Ja. Die Nationalisierung des Ölsektors stört die USA und die einheimische Oberschicht. Das ist kein Wunder, denn die USA, die Konzerne und der IWF haben in den 90er-Jahren massiv Druck gemacht, dass das Öl in Lateinamerika privatisiert wird. Venezuela war damals eine Art Prüfstein. Ab 1998 haben Chávez und seine Leute das systematisch rückgängig gemacht. Die ausländischen Konzerne wurden unter Druck gesetzt und mussten neue Verträge unterschreiben. Die meisten haben eingelenkt und führen jetzt viel mehr an den Staat ab. Doch dies war sehr mühselig. Die letzten Verträge sind erst vor kurzem abgeschlossen worden.

Es gibt viel Kritik an der Art,wie Chávez das Referendum vorbereitet hat. Zu Recht ?

Ja, es wurde regelrecht durch das Parlament gepeitscht, nur wenige Außenstehende wurden miteinbezogen. Zudem - und das ist die Hauptkritik der Opposition - soll die Struktur von Staat und Gesellschaft geändert werden, und das ist in dieser Form verfassungswidrig.

Aber warum riskiert Chávez eine so aufwändige Abstimmung, die zudem der Opposition Aufschwung gibt?

Man merkt, es geht Chávez nicht schnell genug, und deswegen will er auch immer wieder gewählt werden können, damit er sein Projekt ab 2012 weiterführen kann. Er will das Tempo forcieren, aber die Frage ist, ob ihm das gelingt. Es ist unklar, ob er genug qualifizierte Leute hat und ob ihm seine Basis folgen wird - oder was passiert, wenn es langsamer vorangeht oder es ganz zum Stillstand kommt.

Droht nach einem Sieg der Weg in eine Diktatur?

Die Möglichkeit besteht, denn Chávez hätte dann in vielen Bereichen die absolute Verfügungs- und Ernennungsfreiheit. Die Machtbefugnisse verschieben sich von den gewählten Gouverneuren zu den ernannten Vizepräsidenten für die neuen Regionen, in denen die Bundesstaaten zusammengefasst werden. Wer wird die Ausführungsbestimmungen formulieren? Da sind Konflikte vorprogrammiert, auch zwischen den Gemeinderäten und anderen Instanzen. Viele Leute aus seiner Umgebung sind nicht ehrlich bei der Umsetzung der Ziele, die verteilen das Ölgeld wie eh und je.

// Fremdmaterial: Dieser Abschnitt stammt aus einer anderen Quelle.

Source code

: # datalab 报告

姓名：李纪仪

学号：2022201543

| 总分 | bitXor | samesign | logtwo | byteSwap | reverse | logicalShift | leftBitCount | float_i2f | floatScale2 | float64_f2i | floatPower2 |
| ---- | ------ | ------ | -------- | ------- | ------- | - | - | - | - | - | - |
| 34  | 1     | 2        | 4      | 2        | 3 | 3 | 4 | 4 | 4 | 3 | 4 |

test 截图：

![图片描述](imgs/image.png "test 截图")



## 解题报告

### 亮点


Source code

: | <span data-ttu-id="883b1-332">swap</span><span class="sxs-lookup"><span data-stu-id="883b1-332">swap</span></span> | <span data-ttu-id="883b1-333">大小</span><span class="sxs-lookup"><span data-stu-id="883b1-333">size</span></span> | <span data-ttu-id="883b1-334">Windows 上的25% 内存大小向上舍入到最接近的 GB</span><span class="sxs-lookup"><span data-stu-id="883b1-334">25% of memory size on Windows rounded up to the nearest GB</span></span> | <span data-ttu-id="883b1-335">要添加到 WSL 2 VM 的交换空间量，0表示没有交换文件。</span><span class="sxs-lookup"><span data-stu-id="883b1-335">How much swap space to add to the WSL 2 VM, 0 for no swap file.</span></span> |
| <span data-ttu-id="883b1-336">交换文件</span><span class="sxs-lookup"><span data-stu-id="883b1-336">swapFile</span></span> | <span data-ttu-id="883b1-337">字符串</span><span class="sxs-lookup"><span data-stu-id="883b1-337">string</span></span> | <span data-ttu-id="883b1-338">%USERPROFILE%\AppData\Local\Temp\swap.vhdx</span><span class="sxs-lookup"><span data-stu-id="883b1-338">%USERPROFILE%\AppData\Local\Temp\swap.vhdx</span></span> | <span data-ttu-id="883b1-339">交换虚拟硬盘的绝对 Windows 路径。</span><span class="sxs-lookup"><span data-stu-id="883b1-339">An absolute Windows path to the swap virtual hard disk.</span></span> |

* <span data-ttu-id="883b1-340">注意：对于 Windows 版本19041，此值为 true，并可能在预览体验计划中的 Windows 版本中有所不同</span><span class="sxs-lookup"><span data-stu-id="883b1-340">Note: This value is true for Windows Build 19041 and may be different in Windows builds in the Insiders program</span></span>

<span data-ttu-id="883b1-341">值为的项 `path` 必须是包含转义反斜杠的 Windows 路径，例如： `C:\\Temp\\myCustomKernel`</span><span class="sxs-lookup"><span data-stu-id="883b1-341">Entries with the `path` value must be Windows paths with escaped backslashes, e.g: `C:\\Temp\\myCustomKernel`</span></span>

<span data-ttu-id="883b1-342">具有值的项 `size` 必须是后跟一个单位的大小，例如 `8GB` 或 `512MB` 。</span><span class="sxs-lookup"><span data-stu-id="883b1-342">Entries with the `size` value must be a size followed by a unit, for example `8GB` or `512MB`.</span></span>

Welche Art von Sozialismus schwebt Chávez vor?

Er redet viel von Kooperativen, die er zu fördern versucht. Chávez will die landwirtschaftliche und industrielle Entwicklung durch die staatliche Finanzierung von Basisprojekten voranbringen. Es gibt auch Staatsbetriebe, aber wie die funktionieren, wird selten klar.

Ist diese "nach innen gerichteten Entwicklung" denn ökonomisch effektiv?

Nein, die Ergebnisse sind bescheiden. Statt weniger werden immer mehr Lebensmittel importiert. Viele Zuständige in den Ministerien sind ungeeignet für ihre Jobs. Venezuela ist ja immer noch vom Rentenkapitalismus geprägt, von den Einnahmen aus dem Ölexport. Es ist schwierig, diese Mentalität zu ändern.

Und der Geldsegen aus dem Ölgeschäft befördert noch immer die Korruption?

Ja, es bildet sich eine neue Staatsklasse heraus, die sich schamlos bereichert, Gouverneure, aber auch Militärs. Die Vetternwirtschaft von Christ- und Sozialdemokraten ist von der der "Boli-Bourgeoisie" abgelöst worden. Die neuen Leute haben Gleichgesinnte eingestellt, bei Ausschreibungen spielt Sachkenntnis oft nur eine untergeordnete Rolle. Andererseits ist es beispielsweise bei PDVSA immer noch ein Problem, dass es Angestellte gibt, die gegen die Politik des Konzerns arbeiten.

Chávez geißelt ja gelegentlich Korruption und übermäßige Bürokratie. Hat das Folgen?

Selten. Manchmal werden Leute abgesetzt, aber meistens gehen sie straflos aus.